Второй сын Марьи Петровны, Митенька, – дипломат. Он воспитывался в Лицее, прекрасно владеет французским диалектом, смотрит урожденным камер-юнкером и отлично танцует. Лицо его выразительно и напоминает скорее прекрасный худощавый итальянский тип, нежели наш мясистый русский. Поговаривают, будто он пользуется значительными успехами у дам; тем не менее он ведет себя очень осторожно; историй, которые могли бы его скомпрометировать, никогда не имел и, как видно, предпочитает обделывать свои дела полегоньку. Вообще это малый довольно глубокомысленный, понимающий, что счастье человеческое заключается в скромности, терпении и небрезгливости, и, вследствие того, всегда предпочитающий даму опытную, знакомую с жизненною дипломатией, какой-нибудь молоденькой, привлекательной, но в то же время неосновательной бабенке. Носились слухи, что он сумел «сыскать» в какой-то княгине, знаменитой не столько настоящею, сколько прошедшею своею красотой; говорили, что он не только пользуется ее благосклонностью, но не пренебрегает и другими, более вещественными выгодами. Как бы то ни было, но квартира его была действительно отделана как игрушечка, хотя Марья Петровна, по своей расчетливости, не слишком-то щедро давала детям денег на прожитие; сверх того, княгиня почти публично называла его сынком, давала ему целовать свои ручки и без устали напоминала Митенькиным начальникам, что это перл современных молодых людей. Мне, как автору, кроме того, известно, что однажды княгиня, в порыве чувствительности, даже написала к Марье Петровне письмо, в котором называла ее доброю maman и просила благословения.

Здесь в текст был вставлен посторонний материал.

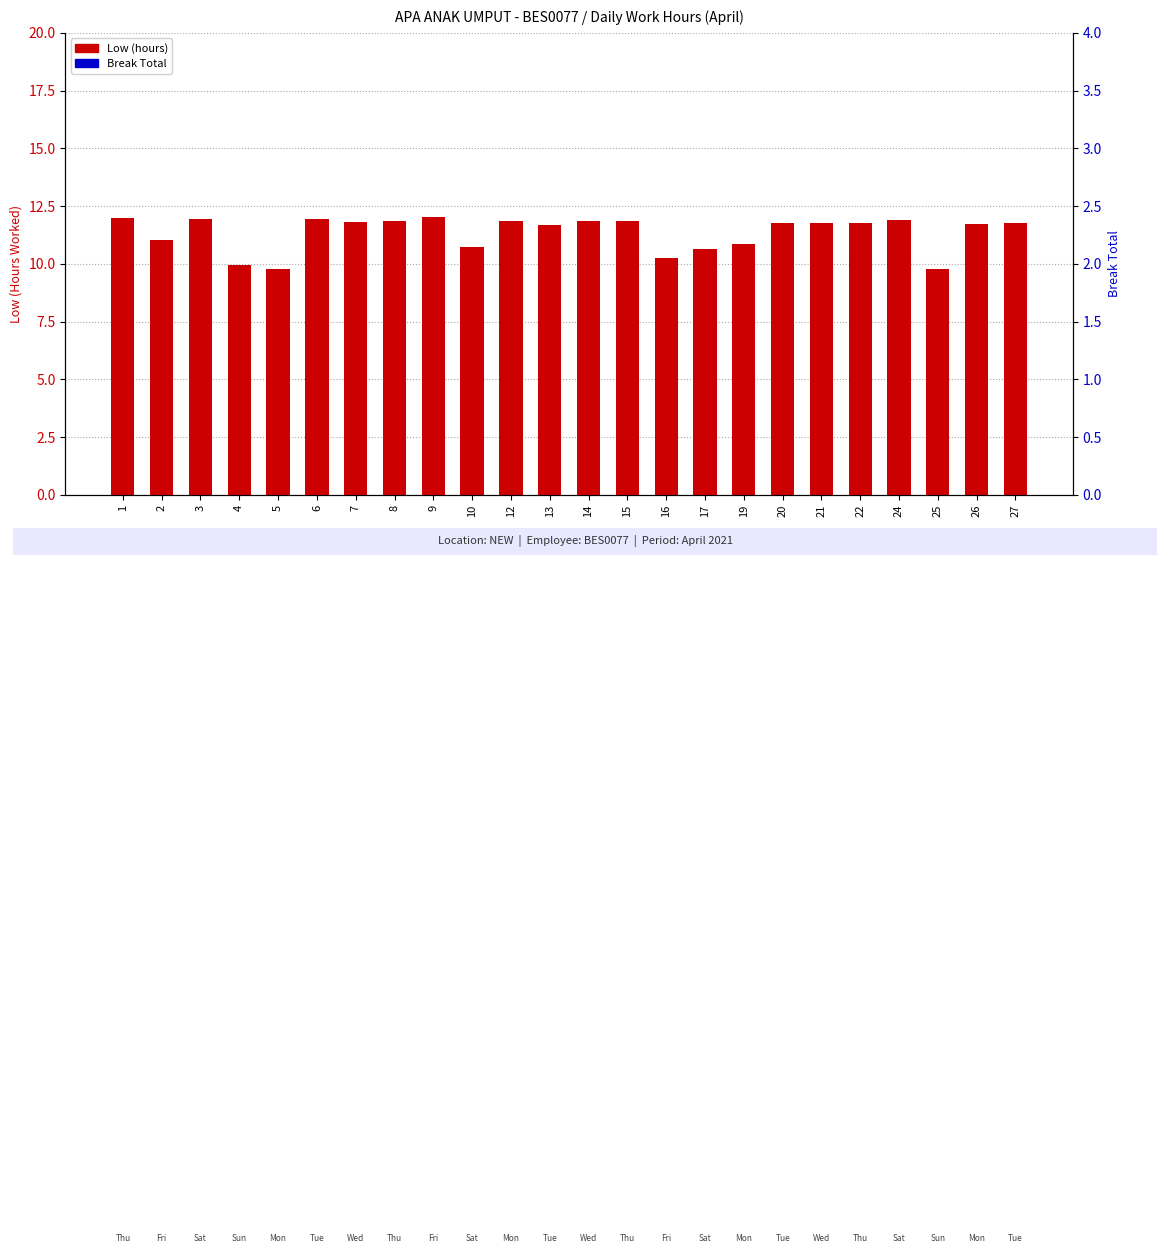

Does the chart contain stacked bars?

No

Это был единственный случай, когда Митенька вышел из своего обычного хладнокровия и чуть было не поссорился с своею покровительницей. В первом увлечении гнева он нашел, что поступок этот чересчур уж нелеп, que Гa n'a lair de rien, что это срам; однако ж, по зрелом размышлении, успокоился и даже рассудил, что нелепая сентиментальность княгини может возвысить его в мамашиных глазах и, вместо вреда, принести пользу. И действительно, почти вслед за тем, он получил от мамаши письмо, полное самых шутливых намеков, которое окончательно его успокоило. Письмо это оканчивалось поручением поцеловать милую княгиню и передать ей, что ее материнское сердце отныне будет видеть в ней самую близкую, нежно любимую дочь. Разумеется, Митенька поручения этого не исполнил.

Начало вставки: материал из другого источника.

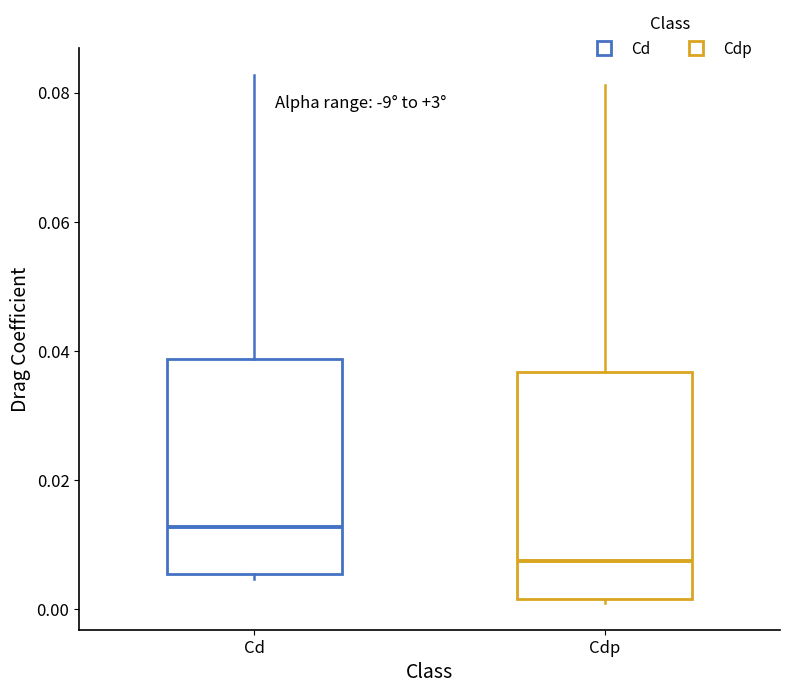

Reading left to right, transcribe this box plot: for each box, give where its median line is, the range the box spans, and where its two whiskers end, as read against the y-axis. The values are not printed on the chart, so give them approximately, as read against the axis.

Cd: median 0.012, box 0.006 to 0.038, whiskers 0.004 to 0.082
Cdp: median 0.008, box 0.002 to 0.036, whiskers 0.000 to 0.082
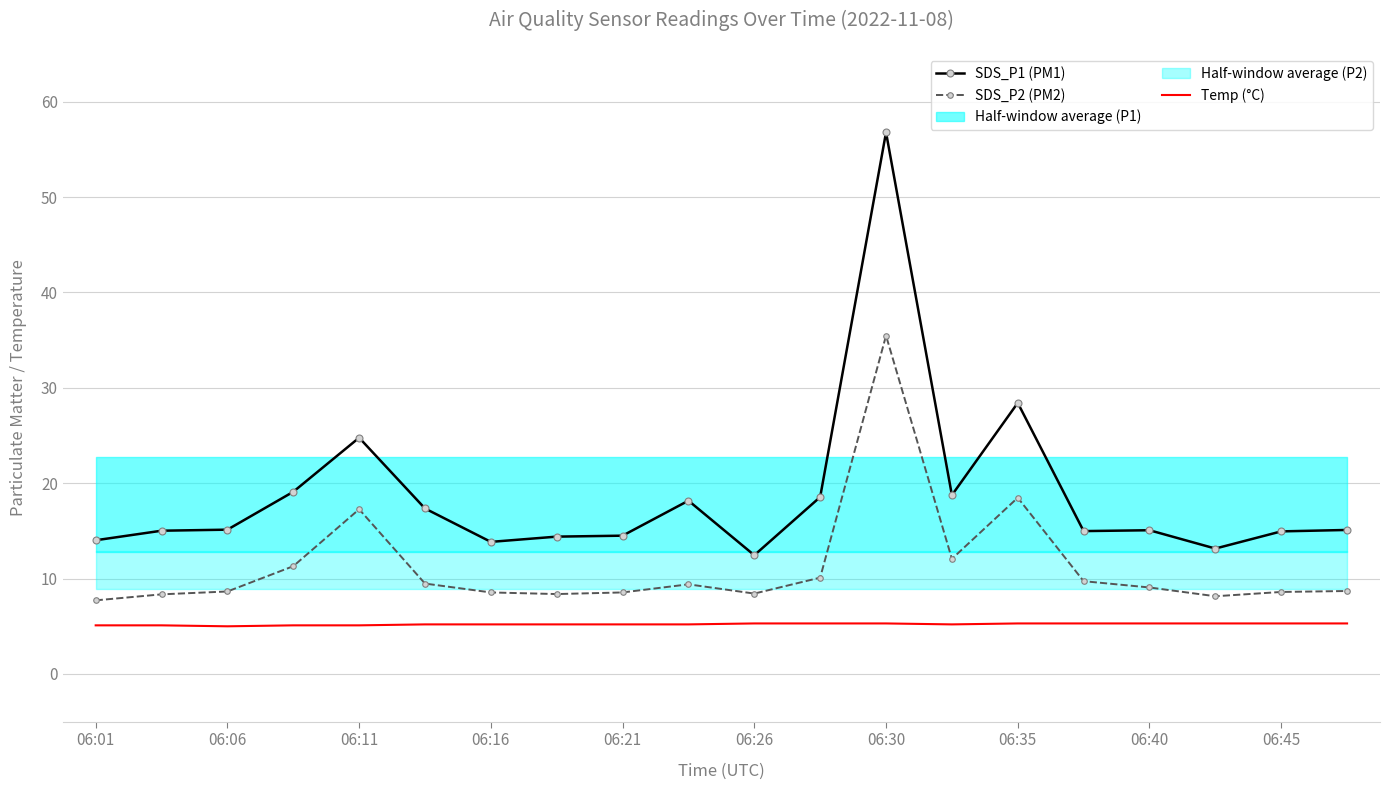

True or false: SDS_P2 (PM2) and SDS_P1 (PM1) intersect in this chart.

False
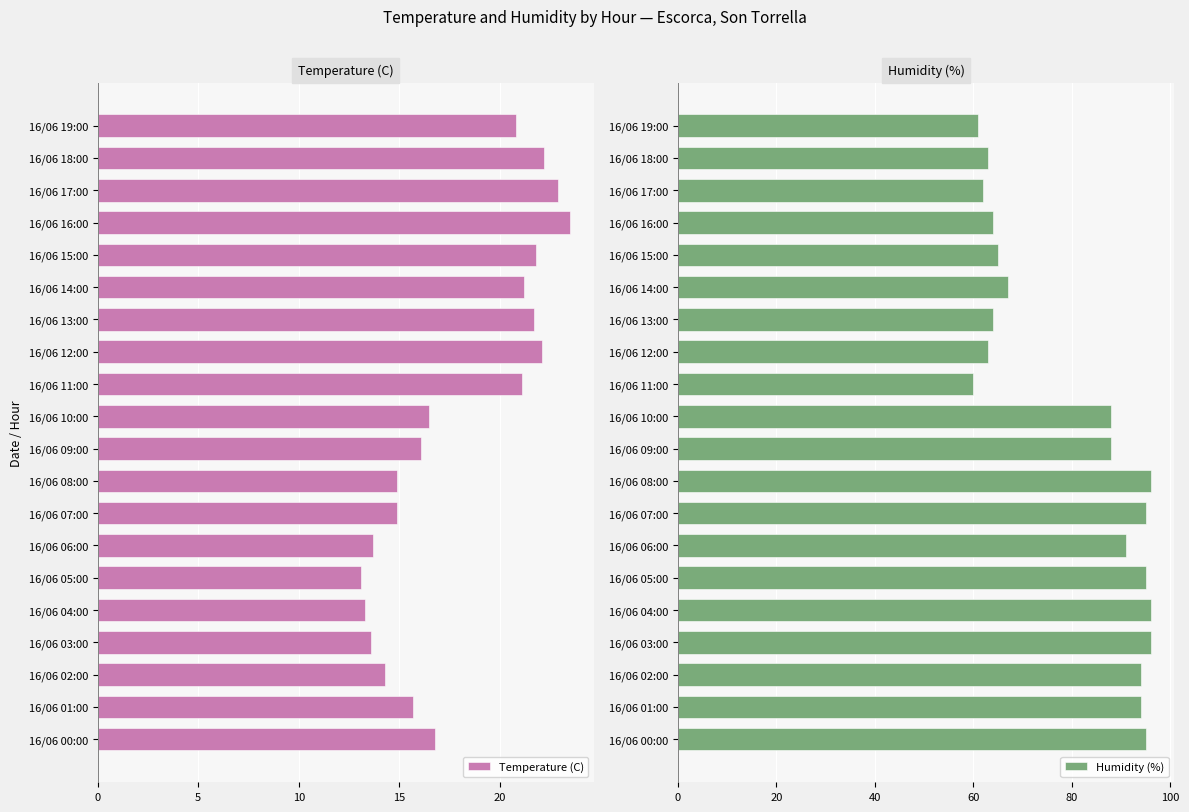

What is the average value of the Temperature (C) series?

18.0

В своем обществе Митенька называл Марью Петровну ma bonne pate de mere и очень трогательно рассказывал, как она там хозяйничает в деревне, чтоб прилично содержать своих детей. К Сенечке он относился дружелюбно, но виделся с ним редко и в отношения его к матери не входил, ибо считал, что это не его дело. Он знал, что Сенечка не потеряется и, в конце концов, все-таки женится на купчихе, которая соблазнится его генеральством. Феденьку, младшего брата, он в душе презирал и даже боялся, что он когда-нибудь непременно или казенные деньги украдет, или под суд попадет, или получит неприятность по лицу. Тем не менее это опасение, быть может, было причиной, что он поддерживал с Феденькой сношения даже более деятельные, нежели с Сенечкой: он надеялся, что если и возникнет какая-нибудь неприятность, то можно будет своевременно принятыми мерами предотвратить ее. Повторяю: это был малый очень глубокомысленный, принявший свое положение в том виде, в каком оно действительно представлялось, и употреблявший все свои усилия на то, чтоб вывернуться из него как можно приличнее. Если б можно было упечь Феденьку куда-нибудь подальше, но так, чтобы это было прилично (ему часто даже во сне виделось, что Феденька оказался преступником и что его ссылают в Сибирь), то он бы ни на минуту не усомнился оказать в этом деле все свое содействие.